Wednesday, February 20, 2019
Now What? The Road Ahead
Fears of an imminent recession sank the US stock market in the fourth quarter. The prevailing view was that the China tariff situation would deteriorate, the Federal Reserve would aggressively increase interest rates, and an economic moderation would steepen into a more serious decline. We disagreed. In our January Outlook, we forecasted that the probability of a recession was less than 10% and advised investors to be disciplined and patient. Moreover, we expected the threat of recession to recede, thereby paving the way for a market recovery. Since the start of the year, talks between US and China have progressed significantly and members of the Fed have been outspoken in assuring investors of a dovish path.
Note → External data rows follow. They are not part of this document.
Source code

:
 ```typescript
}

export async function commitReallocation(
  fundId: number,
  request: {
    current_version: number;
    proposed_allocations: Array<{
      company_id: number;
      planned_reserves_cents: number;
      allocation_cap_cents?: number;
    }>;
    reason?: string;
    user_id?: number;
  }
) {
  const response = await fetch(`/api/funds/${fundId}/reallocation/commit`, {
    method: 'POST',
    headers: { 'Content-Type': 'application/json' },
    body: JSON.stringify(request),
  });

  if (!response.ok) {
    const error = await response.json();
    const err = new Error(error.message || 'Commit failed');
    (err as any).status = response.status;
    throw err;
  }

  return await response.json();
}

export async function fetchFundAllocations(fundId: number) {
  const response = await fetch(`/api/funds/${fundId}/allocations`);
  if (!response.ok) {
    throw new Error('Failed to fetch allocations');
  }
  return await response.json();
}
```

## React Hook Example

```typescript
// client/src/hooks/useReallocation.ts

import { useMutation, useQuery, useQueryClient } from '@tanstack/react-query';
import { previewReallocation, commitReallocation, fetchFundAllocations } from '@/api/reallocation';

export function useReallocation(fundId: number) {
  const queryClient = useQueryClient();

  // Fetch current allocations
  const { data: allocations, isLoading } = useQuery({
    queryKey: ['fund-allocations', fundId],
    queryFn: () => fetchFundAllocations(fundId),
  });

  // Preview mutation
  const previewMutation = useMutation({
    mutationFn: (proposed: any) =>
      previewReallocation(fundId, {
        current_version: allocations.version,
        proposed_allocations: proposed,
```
By February 15, the S&P 500 Index soared over 18% from the depressed December 24 low.
At this point, the market’s valuation has recovered to its long-term norm. Looking ahead, what is the most probable market and economic scenario and what are the major threats? We think future gains are likely, but the ascent will become more difficult.
The focus is shifting away from China-US trade negotiations and Fed policy to the health of the global economy. The consensus view, which we share, is that major global economies and US corporate profit growth are slowing. Nevertheless, we consider these adjustments to be noteworthy but not alarming.
We reject the view that an economic and profits slowdown will necessarily result in a major market decline in the near-term. Rather, we think that modest gains would be consistent with historical market advances coinciding with periods of economic deceleration. During these periods, companies that exhibit sustainable earnings above market estimates have offered the best prospects.